[Data entries]
-- BEGIN --

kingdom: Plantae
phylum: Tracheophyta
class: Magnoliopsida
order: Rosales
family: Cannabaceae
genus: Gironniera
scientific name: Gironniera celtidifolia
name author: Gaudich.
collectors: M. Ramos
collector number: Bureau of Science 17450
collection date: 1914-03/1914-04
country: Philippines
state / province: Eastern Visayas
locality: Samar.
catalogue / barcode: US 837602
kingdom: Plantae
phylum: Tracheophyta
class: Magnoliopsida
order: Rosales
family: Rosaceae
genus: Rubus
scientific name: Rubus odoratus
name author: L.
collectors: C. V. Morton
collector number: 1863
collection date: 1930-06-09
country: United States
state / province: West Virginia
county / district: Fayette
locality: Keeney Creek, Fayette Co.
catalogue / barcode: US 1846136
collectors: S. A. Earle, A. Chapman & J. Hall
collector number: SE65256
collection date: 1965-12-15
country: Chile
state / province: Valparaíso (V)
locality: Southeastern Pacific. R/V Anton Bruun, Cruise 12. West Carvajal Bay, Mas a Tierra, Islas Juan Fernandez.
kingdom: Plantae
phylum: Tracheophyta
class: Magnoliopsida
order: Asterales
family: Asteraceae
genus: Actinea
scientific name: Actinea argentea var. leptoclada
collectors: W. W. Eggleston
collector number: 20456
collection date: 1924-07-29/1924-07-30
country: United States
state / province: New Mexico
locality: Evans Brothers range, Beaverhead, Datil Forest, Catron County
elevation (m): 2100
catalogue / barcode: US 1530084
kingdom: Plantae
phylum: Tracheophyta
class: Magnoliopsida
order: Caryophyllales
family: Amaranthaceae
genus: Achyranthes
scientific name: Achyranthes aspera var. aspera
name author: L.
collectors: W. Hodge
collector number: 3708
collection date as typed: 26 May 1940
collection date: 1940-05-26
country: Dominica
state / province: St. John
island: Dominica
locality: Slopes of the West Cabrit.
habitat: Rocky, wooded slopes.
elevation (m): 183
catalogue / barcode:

-- END --

What is asked
Reproduce every line of the entries above word for word, changing nothing.

The result
kingdom: Plantae
phylum: Tracheophyta
class: Magnoliopsida
order: Rosales
family: Cannabaceae
genus: Gironniera
scientific name: Gironniera celtidifolia
name author: Gaudich.
collectors: M. Ramos
collector number: Bureau of Science 17450
collection date: 1914-03/1914-04
country: Philippines
state / province: Eastern Visayas
locality: Samar.
catalogue / barcode: US 837602
kingdom: Plantae
phylum: Tracheophyta
class: Magnoliopsida
order: Rosales
family: Rosaceae
genus: Rubus
scientific name: Rubus odoratus
name author: L.
collectors: C. V. Morton
collector number: 1863
collection date: 1930-06-09
country: United States
state / province: West Virginia
county / district: Fayette
locality: Keeney Creek, Fayette Co.
catalogue / barcode: US 1846136
collectors: S. A. Earle, A. Chapman & J. Hall
collector number: SE65256
collection date: 1965-12-15
country: Chile
state / province: Valparaíso (V)
locality: Southeastern Pacific. R/V Anton Bruun, Cruise 12. West Carvajal Bay, Mas a Tierra, Islas Juan Fernandez.
kingdom: Plantae
phylum: Tracheophyta
class: Magnoliopsida
order: Asterales
family: Asteraceae
genus: Actinea
scientific name: Actinea argentea var. leptoclada
collectors: W. W. Eggleston
collector number: 20456
collection date: 1924-07-29/1924-07-30
country: United States
state / province: New Mexico
locality: Evans Brothers range, Beaverhead, Datil Forest, Catron County
elevation (m): 2100
catalogue / barcode: US 1530084
kingdom: Plantae
phylum: Tracheophyta
class: Magnoliopsida
order: Caryophyllales
family: Amaranthaceae
genus: Achyranthes
scientific name: Achyranthes aspera var. aspera
name author: L.
collectors: W. Hodge
collector number: 3708
collection date as typed: 26 May 1940
collection date: 1940-05-26
country: Dominica
state / province: St. John
island: Dominica
locality: Slopes of the West Cabrit.
habitat: Rocky, wooded slopes.
elevation (m): 183
catalogue / barcode:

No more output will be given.